Pac-10 Teams Score Competitive Insight with BlueArc Storage Solution

As college football season kicks off, BlueArc Corporation has announced that the Pacific-10 Conference (Pac-10) has expanded the use of its BlueArc Titan storage solution housed at the University of California, Los Angeles (UCLA) to bring even more teams fast access to dozens of terabytes of game footage. In the 2008-2009 season, all of the Pac-10 football, women’s volleyball and men’s and women’s basketball teams will take advantage of Titan’s world-record-holding storage performance and capacity to access opponents’ video for competitive analysis.

“Each Pac-10 school saves thousands of dollars per sport per year and gets game footage in minutes, instead of waiting hours—or longer—for tapes to arrive,” says Ken Norris, video operations director for UCLA Athletics. “Despite the best efforts of UCLA campus IT, our storage infrastructure technology didn’t deliver vendor-promised throughput. Fortunately, our project lead encouraged us to take advantage of the university’s investment in Titan to deliver games to the conference’s football teams.”
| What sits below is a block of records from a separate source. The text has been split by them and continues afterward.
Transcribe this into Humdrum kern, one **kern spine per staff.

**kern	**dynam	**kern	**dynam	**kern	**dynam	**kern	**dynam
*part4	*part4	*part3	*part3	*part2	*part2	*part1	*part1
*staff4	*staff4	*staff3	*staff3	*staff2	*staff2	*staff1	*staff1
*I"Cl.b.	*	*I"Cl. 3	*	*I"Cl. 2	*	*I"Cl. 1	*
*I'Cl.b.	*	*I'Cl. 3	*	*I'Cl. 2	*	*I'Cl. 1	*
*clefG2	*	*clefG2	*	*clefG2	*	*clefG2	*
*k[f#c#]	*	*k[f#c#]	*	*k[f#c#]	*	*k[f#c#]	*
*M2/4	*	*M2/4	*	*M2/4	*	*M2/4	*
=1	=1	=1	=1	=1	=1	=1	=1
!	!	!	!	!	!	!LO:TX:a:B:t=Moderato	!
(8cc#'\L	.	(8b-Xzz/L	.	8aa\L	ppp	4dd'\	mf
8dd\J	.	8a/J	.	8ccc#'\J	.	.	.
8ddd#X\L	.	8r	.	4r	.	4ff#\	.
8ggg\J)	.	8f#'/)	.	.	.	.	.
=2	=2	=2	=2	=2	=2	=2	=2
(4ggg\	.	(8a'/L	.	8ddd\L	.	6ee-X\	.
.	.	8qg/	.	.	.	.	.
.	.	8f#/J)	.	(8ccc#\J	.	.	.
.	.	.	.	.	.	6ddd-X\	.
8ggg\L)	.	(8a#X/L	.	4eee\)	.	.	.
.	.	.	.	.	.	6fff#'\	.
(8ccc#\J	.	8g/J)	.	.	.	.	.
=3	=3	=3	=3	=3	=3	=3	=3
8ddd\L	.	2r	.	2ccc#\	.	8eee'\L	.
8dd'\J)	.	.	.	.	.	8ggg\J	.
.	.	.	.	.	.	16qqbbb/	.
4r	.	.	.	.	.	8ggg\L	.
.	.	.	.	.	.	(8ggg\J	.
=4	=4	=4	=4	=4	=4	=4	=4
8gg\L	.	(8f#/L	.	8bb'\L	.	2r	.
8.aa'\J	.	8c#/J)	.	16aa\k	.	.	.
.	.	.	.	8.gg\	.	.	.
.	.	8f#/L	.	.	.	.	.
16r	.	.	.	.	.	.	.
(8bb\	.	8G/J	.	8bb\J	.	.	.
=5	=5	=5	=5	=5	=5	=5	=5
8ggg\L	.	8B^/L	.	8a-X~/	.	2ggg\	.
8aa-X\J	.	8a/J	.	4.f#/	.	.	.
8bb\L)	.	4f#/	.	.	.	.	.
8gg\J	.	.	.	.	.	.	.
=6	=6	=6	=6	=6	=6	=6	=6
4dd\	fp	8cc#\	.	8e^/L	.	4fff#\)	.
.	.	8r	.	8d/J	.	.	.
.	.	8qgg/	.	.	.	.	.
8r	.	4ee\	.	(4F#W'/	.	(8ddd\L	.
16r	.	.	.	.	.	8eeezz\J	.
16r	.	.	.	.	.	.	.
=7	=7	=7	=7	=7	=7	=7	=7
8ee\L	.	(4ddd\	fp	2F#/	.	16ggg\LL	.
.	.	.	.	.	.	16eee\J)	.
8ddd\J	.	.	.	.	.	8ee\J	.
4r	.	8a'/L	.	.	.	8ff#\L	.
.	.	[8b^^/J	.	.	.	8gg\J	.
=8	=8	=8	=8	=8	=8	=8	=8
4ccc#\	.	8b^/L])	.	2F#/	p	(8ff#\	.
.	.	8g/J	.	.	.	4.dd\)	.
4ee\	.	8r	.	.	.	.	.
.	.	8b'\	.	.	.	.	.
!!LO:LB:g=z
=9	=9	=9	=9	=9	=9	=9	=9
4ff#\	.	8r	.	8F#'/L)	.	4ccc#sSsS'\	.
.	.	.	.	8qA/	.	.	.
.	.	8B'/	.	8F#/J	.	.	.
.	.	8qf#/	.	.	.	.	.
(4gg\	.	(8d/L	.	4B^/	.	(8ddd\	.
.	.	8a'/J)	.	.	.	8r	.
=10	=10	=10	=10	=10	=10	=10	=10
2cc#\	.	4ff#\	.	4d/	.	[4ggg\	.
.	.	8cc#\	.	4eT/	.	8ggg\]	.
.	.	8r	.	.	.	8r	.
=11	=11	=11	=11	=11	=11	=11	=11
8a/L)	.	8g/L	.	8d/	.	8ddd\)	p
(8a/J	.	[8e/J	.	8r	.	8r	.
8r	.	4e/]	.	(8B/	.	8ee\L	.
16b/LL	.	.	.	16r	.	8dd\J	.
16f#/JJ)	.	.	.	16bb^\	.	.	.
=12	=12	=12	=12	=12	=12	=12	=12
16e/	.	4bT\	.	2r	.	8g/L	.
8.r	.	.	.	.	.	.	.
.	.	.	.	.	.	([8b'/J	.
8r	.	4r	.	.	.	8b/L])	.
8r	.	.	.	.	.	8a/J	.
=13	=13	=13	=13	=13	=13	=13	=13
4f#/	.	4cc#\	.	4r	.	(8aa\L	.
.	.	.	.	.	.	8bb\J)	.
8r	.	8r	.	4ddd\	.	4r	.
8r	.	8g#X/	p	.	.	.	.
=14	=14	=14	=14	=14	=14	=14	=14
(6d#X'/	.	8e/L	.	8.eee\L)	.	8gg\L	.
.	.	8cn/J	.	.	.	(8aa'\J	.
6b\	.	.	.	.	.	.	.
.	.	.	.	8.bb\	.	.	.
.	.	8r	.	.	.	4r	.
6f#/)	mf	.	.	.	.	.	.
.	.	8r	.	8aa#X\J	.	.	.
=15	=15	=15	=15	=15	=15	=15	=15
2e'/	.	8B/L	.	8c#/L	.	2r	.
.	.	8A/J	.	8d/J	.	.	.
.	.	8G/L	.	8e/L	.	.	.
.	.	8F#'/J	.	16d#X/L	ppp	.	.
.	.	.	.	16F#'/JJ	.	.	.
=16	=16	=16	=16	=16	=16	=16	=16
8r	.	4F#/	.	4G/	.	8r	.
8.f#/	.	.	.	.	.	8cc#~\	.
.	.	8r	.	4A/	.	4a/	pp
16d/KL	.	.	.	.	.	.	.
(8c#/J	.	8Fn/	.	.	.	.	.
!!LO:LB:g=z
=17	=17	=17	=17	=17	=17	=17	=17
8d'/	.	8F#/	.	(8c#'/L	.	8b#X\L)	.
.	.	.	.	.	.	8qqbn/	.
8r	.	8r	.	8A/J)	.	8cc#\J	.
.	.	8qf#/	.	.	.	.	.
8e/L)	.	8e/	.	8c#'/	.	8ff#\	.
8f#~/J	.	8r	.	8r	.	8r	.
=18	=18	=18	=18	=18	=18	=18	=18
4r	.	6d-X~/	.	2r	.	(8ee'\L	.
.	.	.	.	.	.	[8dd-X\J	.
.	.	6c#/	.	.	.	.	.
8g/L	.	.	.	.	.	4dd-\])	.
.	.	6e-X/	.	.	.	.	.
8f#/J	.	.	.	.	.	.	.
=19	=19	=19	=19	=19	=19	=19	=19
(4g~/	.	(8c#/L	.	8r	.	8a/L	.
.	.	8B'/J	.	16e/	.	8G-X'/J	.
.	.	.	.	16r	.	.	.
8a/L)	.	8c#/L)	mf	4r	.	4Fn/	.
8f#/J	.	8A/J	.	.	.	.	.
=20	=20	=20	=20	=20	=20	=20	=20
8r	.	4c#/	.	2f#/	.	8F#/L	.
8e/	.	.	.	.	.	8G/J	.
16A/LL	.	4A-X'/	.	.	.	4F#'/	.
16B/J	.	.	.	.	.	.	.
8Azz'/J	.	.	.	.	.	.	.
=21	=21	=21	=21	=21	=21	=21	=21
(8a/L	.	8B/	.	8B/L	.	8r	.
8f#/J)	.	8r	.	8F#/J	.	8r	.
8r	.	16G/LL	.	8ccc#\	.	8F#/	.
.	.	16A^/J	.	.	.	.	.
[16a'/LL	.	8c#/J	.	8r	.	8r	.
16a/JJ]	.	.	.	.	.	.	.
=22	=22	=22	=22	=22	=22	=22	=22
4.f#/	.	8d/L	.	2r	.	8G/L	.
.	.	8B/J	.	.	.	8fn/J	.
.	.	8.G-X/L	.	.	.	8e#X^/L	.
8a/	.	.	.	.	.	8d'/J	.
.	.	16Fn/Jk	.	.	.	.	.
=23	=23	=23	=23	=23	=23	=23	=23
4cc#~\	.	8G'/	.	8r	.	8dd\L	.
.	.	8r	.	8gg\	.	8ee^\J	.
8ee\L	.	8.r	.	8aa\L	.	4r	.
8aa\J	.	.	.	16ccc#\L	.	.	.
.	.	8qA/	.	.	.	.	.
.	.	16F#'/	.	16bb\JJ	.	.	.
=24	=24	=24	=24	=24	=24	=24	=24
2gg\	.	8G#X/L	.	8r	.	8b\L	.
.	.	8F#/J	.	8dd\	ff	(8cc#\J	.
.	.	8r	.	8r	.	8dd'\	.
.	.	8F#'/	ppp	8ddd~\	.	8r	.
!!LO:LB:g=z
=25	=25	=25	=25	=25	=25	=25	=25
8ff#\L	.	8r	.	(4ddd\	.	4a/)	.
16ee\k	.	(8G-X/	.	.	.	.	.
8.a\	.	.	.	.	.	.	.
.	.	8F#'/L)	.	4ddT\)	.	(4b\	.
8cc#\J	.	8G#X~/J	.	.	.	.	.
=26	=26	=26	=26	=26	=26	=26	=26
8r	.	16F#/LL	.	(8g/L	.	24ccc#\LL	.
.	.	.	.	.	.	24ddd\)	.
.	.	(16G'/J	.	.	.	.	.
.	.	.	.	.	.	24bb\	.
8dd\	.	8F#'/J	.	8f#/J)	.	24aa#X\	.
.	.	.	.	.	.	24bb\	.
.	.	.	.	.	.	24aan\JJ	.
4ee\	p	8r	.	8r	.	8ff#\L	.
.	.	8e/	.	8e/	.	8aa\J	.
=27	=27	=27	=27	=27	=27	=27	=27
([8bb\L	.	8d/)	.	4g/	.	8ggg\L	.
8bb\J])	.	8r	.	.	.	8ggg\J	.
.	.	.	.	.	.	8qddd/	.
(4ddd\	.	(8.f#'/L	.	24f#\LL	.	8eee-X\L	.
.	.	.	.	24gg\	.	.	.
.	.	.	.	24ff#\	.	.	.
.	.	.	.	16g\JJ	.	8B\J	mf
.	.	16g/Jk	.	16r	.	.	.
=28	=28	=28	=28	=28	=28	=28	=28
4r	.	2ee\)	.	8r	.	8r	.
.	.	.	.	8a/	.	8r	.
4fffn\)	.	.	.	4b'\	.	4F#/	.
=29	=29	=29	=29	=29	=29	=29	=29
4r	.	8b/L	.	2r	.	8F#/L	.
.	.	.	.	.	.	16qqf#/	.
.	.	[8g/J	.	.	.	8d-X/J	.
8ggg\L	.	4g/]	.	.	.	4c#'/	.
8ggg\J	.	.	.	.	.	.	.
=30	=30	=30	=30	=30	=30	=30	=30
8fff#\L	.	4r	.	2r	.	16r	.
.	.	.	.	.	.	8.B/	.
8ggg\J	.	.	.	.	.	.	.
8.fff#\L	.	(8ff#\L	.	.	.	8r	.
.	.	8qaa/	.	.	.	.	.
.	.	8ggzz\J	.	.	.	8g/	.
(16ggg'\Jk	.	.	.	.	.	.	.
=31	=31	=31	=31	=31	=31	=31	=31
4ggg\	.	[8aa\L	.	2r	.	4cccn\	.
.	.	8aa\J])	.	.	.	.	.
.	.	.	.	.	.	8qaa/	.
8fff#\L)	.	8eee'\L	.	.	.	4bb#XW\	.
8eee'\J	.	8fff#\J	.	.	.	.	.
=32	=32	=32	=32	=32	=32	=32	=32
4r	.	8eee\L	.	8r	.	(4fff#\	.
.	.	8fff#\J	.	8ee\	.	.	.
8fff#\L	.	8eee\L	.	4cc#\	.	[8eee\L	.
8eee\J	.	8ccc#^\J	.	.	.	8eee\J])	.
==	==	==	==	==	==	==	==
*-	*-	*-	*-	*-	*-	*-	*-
Pac-10 teams are required to deliver all of the seasons’ past game footage to opponents each weekend to analyze and update game strategy, placing extreme demands on storage capacity and throughput. Titan delivers sustained throughput at 10 gigabits per second and up to 100,000 input/output operations per second (IOPS), providing the speed and accuracy required for reliable, scheduled file transfer on a massive scale. For example, the Pac-10’s Titan storage infrastructure can transfer a video file for an entire football game—typically 20 gigabytes of data—in just minutes. Fast access to massive files replaces costly, time-intensive courier delivery of video footage.

Titan storage has been used by the Pac-10 for football game video transfer since 2007. In 2008, women’s volleyball, women’s basketball and men’s basketball teams also will use the Titan-based system to access game footage. Getting the Titan-based system ready for the increased load simply required the addition of 18 terabytes of Fibre Channel disk space to store more content.

In addition to more Pac-10 sports’ adoption of the Titan-based infrastructure, the system has earned broader recognition among academic IT professionals. The Pac-10 system earned a 2008 Innovations in Networking Award from the Corporation for Education Network Initiatives in California (CENIC), which owns and manages the high-performance optical fiber network connecting schools, universities and research institutions in all of California’s 58 counties.